• Prompt 1: In the records, begin at the first line and stop after the line that has "common name: Yellow-spotted monitor". Rewrite those lines with "scientific name" changed to "binomial" and everything else left as it is.

════════

As most of you know I’ve been working REALLY hard to try and help Lacy be able to afford hearing aids. So she can hear her children. And her husband. And her other loved ones. I’m not going to spend a lot of time discussing how heartbreaking it is that a small piece of plastic is standing between her and her being able to hear her sweet babies. I have extra small eustachian tubes so if I ever get congested my ears plug right up and for a few weeks afterward I can hear myself breathing over everything else. It sucks. To have that be my reality all the time…well, you get the picture.
I actually want to discuss something else. And I’m serious about wanting to discuss it because I want good ideas on how to navigate these situations in the future if they are ever presented to me.
When the donations stopped rolling in for Lacy I was about two seconds away from giving up when I decided to reach out to some influential bloggers who I’ve been following for years and see if they might be able to help get the word out. These are bloggers that I’ve supported as much as I could. Some of them I know personally, others, just from the internet. One time, one of them had a hardship and needed extra traffic to her blog, I shared her blog a few times a day for weeks and made a point to visit it myself at least 5 times a day. One of them needed to borrow some power tools and I helped her find someone who had some. Over the years I’ve felt like I’ve gotten to know each of them pretty well. When I helped them with their things I did it because I thought they were good people and I found a way that I could help. I DID NOT expect anything in return. However, when I needed help, they were the ones I reached out to because I felt like we had somewhat of a personal connection.

════════

• Prompt 2:
Answer from the post about hearing aids:
(a) What part of the writer's body is described as extra small?
(b) At least how many times a day did the writer visit the blog of the blogger who had a hardship?
(c) What did one of the bloggers need to borrow?

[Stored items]
════════

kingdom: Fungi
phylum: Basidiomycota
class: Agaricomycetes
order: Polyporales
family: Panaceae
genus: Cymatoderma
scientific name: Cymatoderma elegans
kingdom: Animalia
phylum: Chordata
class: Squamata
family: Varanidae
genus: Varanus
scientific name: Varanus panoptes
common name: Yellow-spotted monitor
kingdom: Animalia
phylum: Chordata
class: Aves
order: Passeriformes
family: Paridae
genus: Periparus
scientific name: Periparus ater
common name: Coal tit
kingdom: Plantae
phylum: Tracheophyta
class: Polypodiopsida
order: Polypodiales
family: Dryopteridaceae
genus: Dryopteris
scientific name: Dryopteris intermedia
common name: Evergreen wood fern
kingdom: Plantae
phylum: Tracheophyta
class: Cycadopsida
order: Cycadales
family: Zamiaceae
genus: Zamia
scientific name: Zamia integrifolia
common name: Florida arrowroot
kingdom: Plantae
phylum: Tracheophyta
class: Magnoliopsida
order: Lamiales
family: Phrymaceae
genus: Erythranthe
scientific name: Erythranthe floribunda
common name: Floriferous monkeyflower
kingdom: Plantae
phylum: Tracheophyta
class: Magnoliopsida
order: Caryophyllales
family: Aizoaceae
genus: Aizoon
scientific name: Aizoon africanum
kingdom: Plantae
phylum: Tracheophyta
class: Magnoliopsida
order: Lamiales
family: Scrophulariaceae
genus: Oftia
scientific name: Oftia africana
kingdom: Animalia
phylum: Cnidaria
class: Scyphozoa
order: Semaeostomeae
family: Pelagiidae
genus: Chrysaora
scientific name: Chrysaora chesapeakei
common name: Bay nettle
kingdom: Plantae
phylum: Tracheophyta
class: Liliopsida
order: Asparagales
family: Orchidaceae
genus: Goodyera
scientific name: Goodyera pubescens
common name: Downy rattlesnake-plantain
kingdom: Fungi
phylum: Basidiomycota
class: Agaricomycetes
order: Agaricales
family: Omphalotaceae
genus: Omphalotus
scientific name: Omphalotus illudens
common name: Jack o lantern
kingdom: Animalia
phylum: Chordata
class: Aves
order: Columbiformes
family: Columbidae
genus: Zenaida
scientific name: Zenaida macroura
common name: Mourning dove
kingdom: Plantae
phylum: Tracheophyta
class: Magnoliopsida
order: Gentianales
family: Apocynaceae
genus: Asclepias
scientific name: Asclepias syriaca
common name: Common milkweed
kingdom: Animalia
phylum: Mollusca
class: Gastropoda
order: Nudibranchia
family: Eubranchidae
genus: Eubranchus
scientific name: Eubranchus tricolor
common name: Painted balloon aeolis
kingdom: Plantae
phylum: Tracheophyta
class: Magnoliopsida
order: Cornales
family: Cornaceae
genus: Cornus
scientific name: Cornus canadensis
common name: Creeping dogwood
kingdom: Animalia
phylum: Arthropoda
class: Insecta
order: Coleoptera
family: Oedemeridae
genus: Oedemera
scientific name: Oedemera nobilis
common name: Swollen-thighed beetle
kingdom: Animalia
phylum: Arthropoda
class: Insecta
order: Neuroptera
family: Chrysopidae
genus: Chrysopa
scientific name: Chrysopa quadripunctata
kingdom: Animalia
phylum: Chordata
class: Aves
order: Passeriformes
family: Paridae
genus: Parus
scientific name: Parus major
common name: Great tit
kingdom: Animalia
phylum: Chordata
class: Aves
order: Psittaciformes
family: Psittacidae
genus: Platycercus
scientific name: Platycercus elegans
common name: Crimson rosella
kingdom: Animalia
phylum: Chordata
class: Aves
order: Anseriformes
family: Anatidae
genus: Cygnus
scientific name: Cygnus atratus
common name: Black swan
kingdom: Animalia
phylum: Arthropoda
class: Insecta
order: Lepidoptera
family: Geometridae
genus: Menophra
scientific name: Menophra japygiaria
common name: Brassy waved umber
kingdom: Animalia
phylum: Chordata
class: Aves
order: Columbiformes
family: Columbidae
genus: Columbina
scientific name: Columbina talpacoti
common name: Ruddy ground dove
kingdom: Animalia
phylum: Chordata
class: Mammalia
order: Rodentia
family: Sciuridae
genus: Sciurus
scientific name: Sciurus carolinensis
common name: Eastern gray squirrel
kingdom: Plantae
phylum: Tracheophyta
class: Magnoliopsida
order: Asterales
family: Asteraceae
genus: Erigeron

════════

• Task solution 1:
kingdom: Fungi
phylum: Basidiomycota
class: Agaricomycetes
order: Polyporales
family: Panaceae
genus: Cymatoderma
binomial: Cymatoderma elegans
kingdom: Animalia
phylum: Chordata
class: Squamata
family: Varanidae
genus: Varanus
binomial: Varanus panoptes
common name: Yellow-spotted monitor

• Task solution 2:
(a) The eustachian tubes
(b) 5 times
(c) Power tools